On entering Paige’s exhibition room, we were greeted by a large darkened space and immediately were aware of the projected film – a re-creation of a 1960s dialogue Milgram Experiment – a social psychology experiment which questioned individuals willingness to obey persons in authoritive positions. The film was presented in a contemporary format, with a slightly amateurish feel. There was no seating for the audience to sit and watch the film, however, this could have been intentional, perhaps to encourage the audience to walk around the space, where other pieces were displayed.
One such piece, is a table, set up similarly to a study space, with books turned open at certain pages, to lead the narrative of the work. However, Paige explained that sometimes, members of the audience would change the page and he would have to turn it back to the original page, so that the narrative was not lost. With this in mind, there are questions of how much freedom the audience has to change the work and how much control the artist has.
Apart from some small distractions i.e. the overhead windows were not completely blacked out and created dots of light, and there were some odd cork boards leaning in corners of the room – the overall experience of the exhibition resulted in what Paige had intended.
Paige has suceeded in his intention to create an educational environment and the attention to detail is evident i.e. the plywood assembled stands for the projector and televisions are reminiscent of standard school furniture, and the lamp focusing on the books evoke images of antiquated study or library rooms.

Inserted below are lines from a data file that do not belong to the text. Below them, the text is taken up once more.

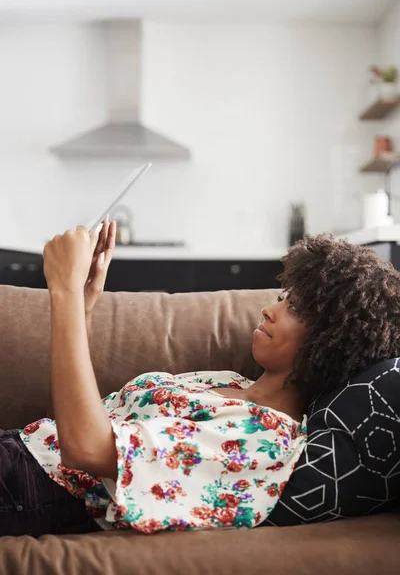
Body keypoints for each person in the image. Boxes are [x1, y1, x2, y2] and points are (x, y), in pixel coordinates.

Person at [1, 220, 400, 537]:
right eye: (282, 296)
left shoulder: (265, 440)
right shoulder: (226, 382)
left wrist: (65, 293)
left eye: (294, 307)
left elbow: (87, 451)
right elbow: (68, 423)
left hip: (27, 487)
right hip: (21, 447)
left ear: (331, 341)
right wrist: (84, 305)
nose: (268, 310)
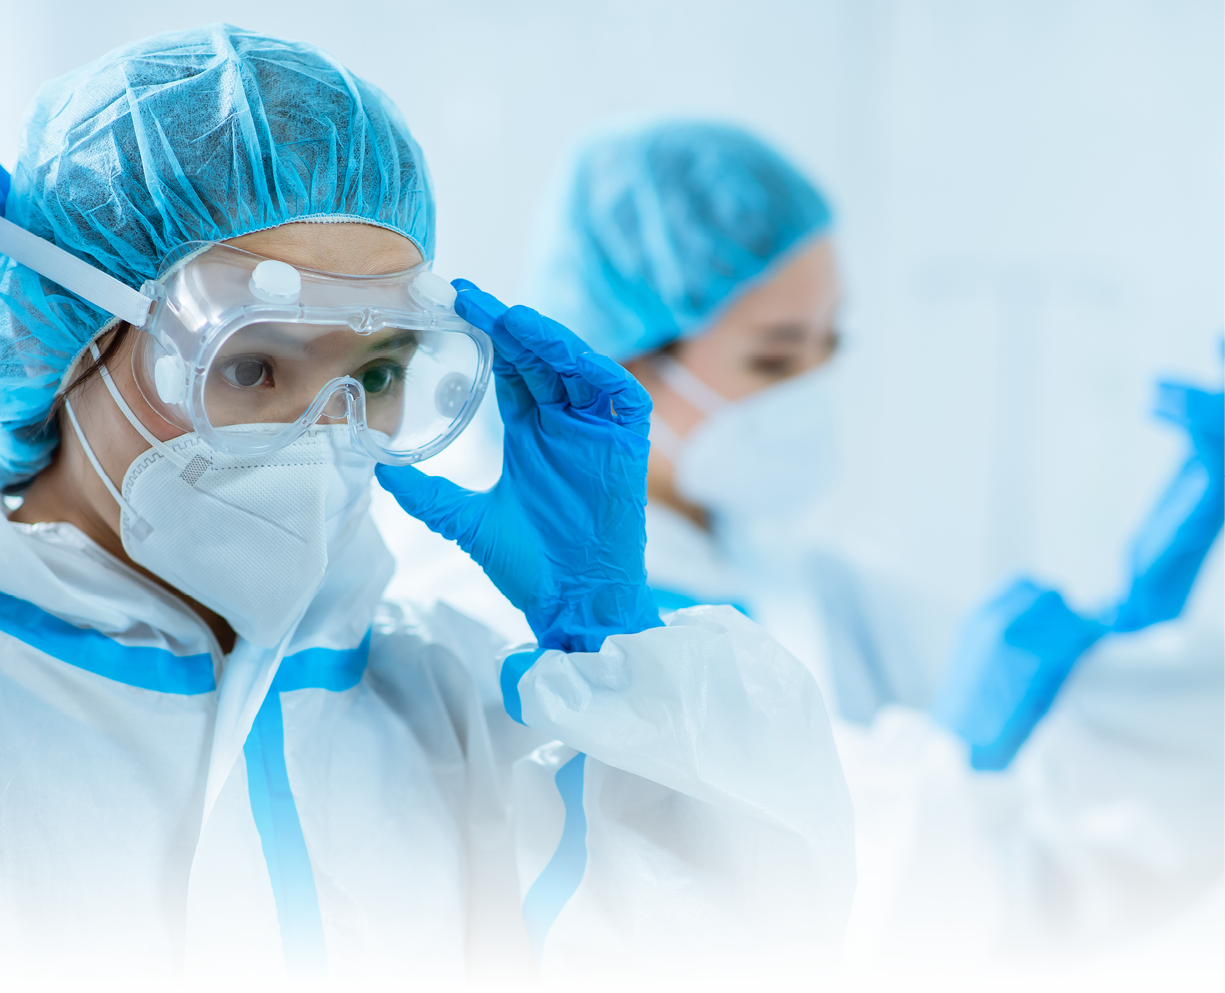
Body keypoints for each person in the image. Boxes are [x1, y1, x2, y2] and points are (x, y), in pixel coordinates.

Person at [0, 30, 857, 989]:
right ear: (60, 337)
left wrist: (618, 654)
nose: (324, 430)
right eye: (252, 366)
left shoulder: (439, 703)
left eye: (376, 370)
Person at [515, 119, 1225, 986]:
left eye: (830, 345)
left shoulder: (800, 581)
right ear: (615, 363)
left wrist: (1140, 657)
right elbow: (762, 955)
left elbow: (1037, 876)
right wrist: (951, 766)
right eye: (775, 359)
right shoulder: (535, 616)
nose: (809, 391)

The Arnolfini is a well established contemporary arts centre and it is clear that this is a professional, high standard environment where the budget appears to be on a higher level to the previous galleries. It comes as no surprise that the Arnolfini is a partner of Tate, as the asthetics are of a similar nature.
The exhibitions viewed during our student trip were Mierle Laderman Ukeles, Maintenance Art Works 1969–1980 and Michael Dean, The Introduction of Muscle, 2013.

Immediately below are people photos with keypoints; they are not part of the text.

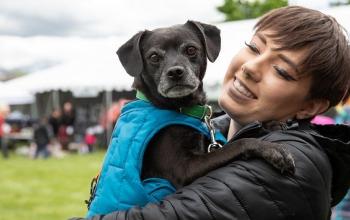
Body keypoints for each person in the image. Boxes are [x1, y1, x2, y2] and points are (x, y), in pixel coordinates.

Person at [71, 6, 350, 220]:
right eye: (254, 47)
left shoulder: (293, 169)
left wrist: (246, 146)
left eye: (281, 70)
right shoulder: (188, 124)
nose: (251, 67)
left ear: (309, 107)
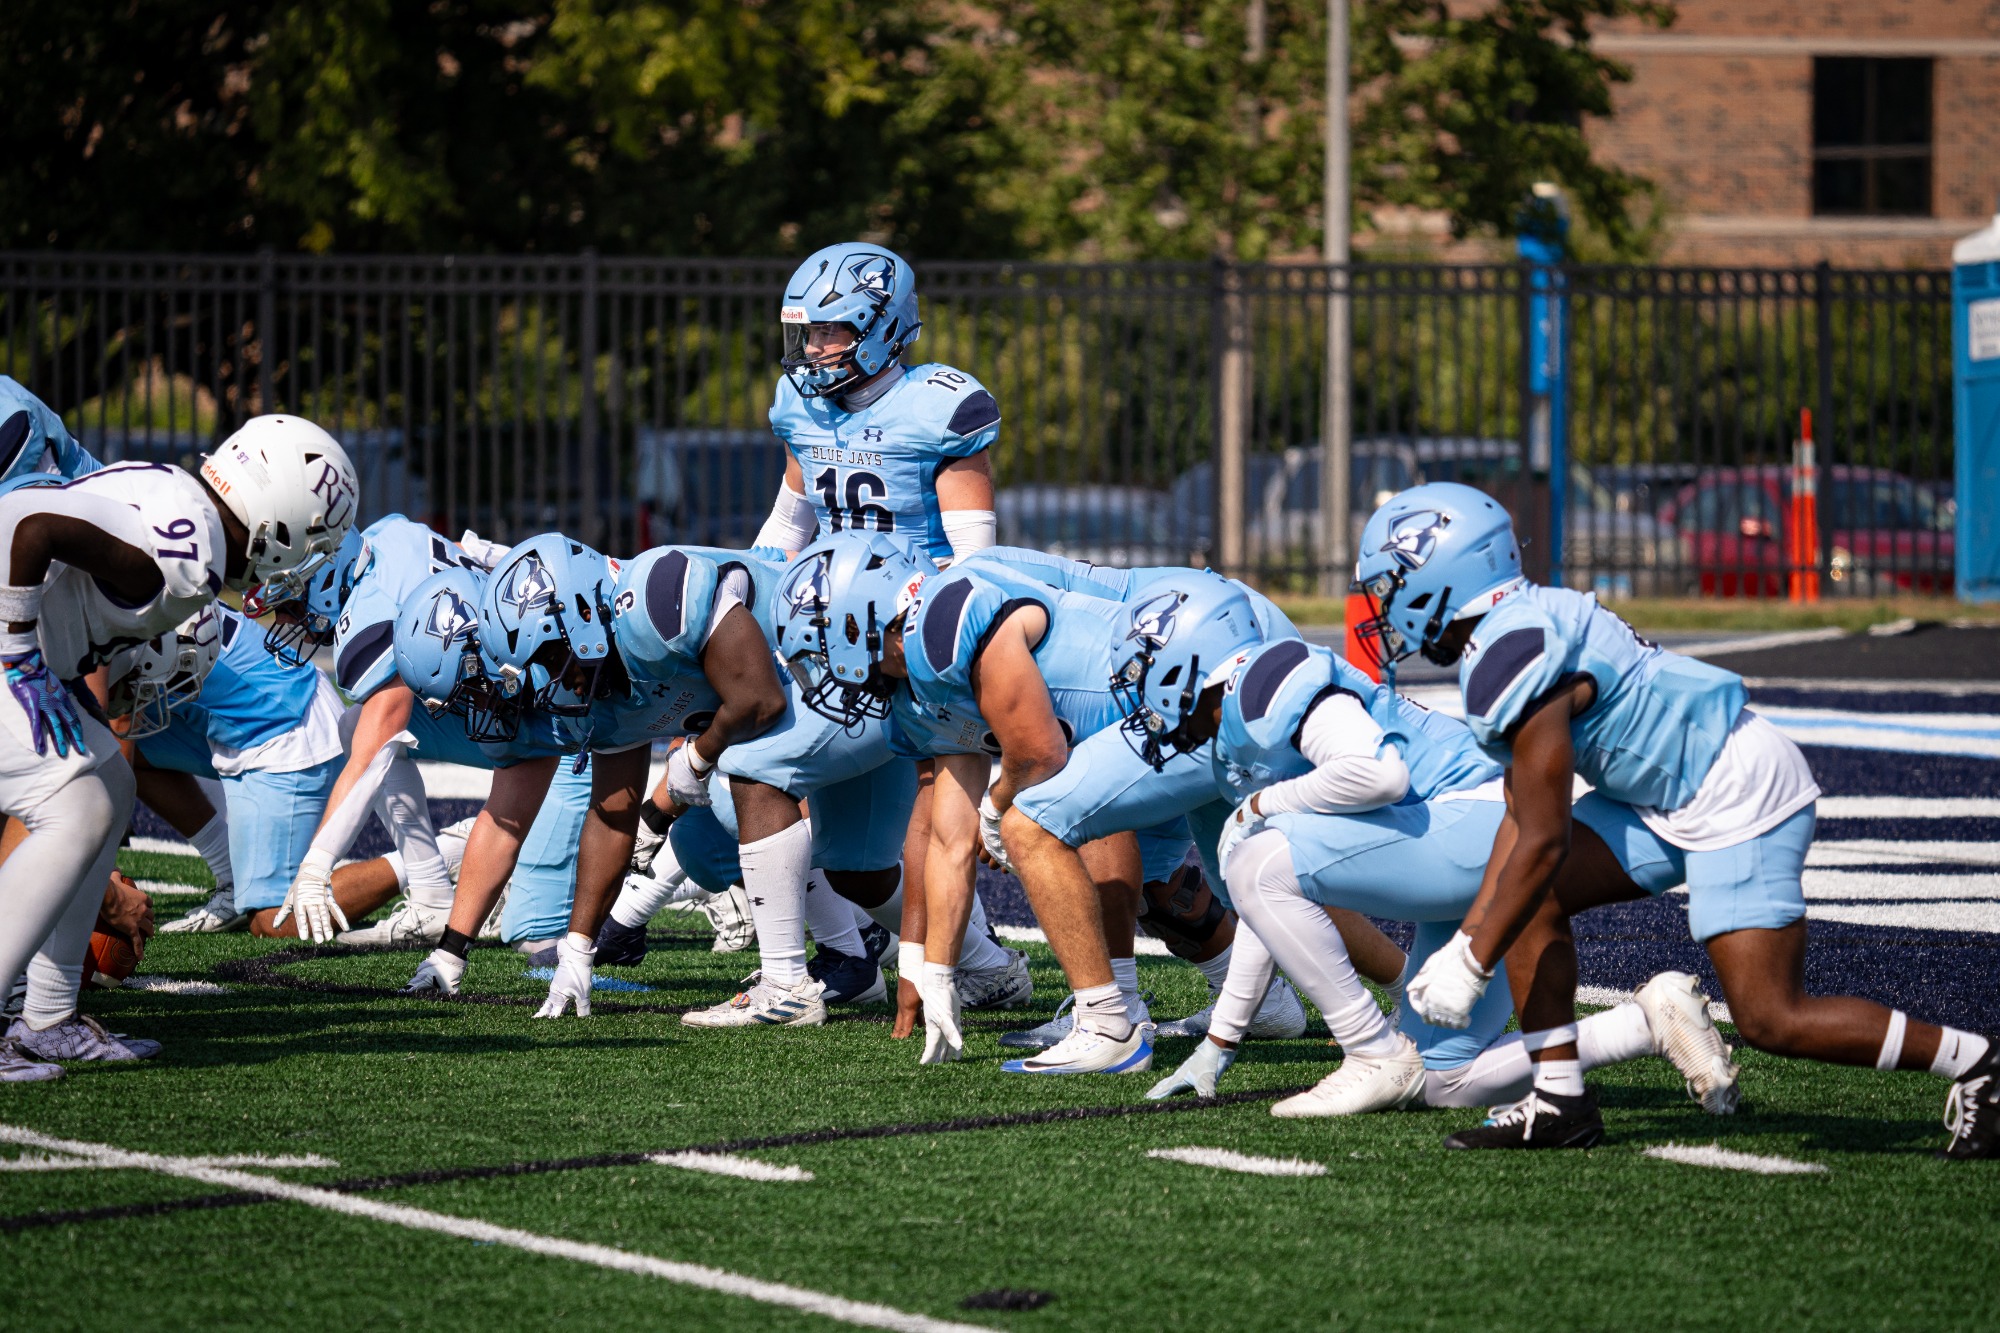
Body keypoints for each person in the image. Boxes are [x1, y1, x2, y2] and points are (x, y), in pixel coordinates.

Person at [1352, 481, 2000, 1156]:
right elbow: (1521, 817)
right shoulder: (1515, 626)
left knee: (1772, 1016)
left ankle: (1979, 1060)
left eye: (1393, 583)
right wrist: (1472, 938)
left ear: (1439, 572)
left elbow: (1543, 837)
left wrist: (1473, 960)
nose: (1387, 606)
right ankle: (1558, 1098)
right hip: (1661, 789)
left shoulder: (1512, 652)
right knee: (1529, 894)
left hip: (1731, 786)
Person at [1116, 575, 1737, 1118]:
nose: (1141, 696)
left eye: (1147, 671)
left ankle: (1369, 1053)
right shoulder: (1233, 733)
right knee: (1443, 1078)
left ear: (1190, 659)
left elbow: (1379, 774)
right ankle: (1650, 1021)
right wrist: (1217, 1047)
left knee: (1256, 852)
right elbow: (1264, 910)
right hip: (1472, 834)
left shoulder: (1264, 682)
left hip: (1483, 823)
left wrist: (1261, 806)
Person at [0, 414, 357, 1071]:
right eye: (315, 539)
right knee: (75, 799)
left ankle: (46, 1017)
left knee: (109, 778)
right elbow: (26, 519)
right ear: (278, 524)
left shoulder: (187, 510)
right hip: (9, 630)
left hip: (27, 634)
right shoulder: (191, 549)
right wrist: (16, 647)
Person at [247, 516, 490, 947]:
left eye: (290, 602)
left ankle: (505, 848)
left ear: (322, 580)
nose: (285, 618)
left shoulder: (369, 614)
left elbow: (370, 757)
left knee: (537, 937)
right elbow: (470, 549)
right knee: (356, 723)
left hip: (558, 744)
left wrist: (316, 866)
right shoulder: (388, 532)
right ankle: (432, 893)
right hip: (517, 711)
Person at [757, 242, 998, 567]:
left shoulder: (937, 408)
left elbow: (974, 559)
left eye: (826, 331)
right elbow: (788, 529)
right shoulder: (800, 406)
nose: (812, 348)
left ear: (882, 329)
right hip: (826, 590)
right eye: (808, 333)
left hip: (919, 595)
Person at [124, 605, 343, 938]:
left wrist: (102, 884)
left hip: (287, 728)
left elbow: (109, 749)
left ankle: (430, 867)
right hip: (237, 715)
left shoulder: (93, 612)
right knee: (115, 741)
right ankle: (231, 877)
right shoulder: (119, 592)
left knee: (273, 921)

Ukeles exhibition consisted of photographic imagery, film and text based pieces – all relating to her everyday routines i.e. maintenance of daily life. The work comes across as very archival in nature and with photograph after photograph – all of a similar format, it personally felt difficult to concerntrate on one singular image which led to a blasé attitude toward the work. However, every so often, along a line of horizontal frames, there would be one vertical frame. As expressed by the curator, this was an intentional request from the artist, and one wonders whether this was to distract the viewer and make them take notice, instead of generally surveying the images without much thought. Similarly, some of the images were displayed symmetrically together, while others were quite asymmetrical in there display.
A negatively distracting element however, was that in one of the gallery rooms, photographs were displayed directly opposite large windows which shone onto the glass frames holding the images, which distorted the the images slightly – making them difficult to view.
In stark contrast to Ukeles image after image, archive-like exhibition, Michael Dean’s exhibition was quite minimal. Dean is interested in the tactility of objects and particularly the ambiguity of concrete. This came across in the materials used in the exhibition – including the soft black carpet throughout the room juxtaposed with concrete sculptures. The materials as well as the colour palette of grey, black and white (walls) complimented each other well and created a striking exhibition.
The space was not filled with object after object and this allowed the viewer, time to comtemplate each piece without becoming overwhlemed. However, the large, almost ’empty’ space with high ceiling, could be considered intidating by some people – with the bright artificial lighting creating a perhaps, impersonal feel to the exhibition.
These two exhibitions were very different but linked by ideas of touch i.e. Ukeles – with her ‘hands-on’ maintenance art and Dean – with his interest in surface and tactility.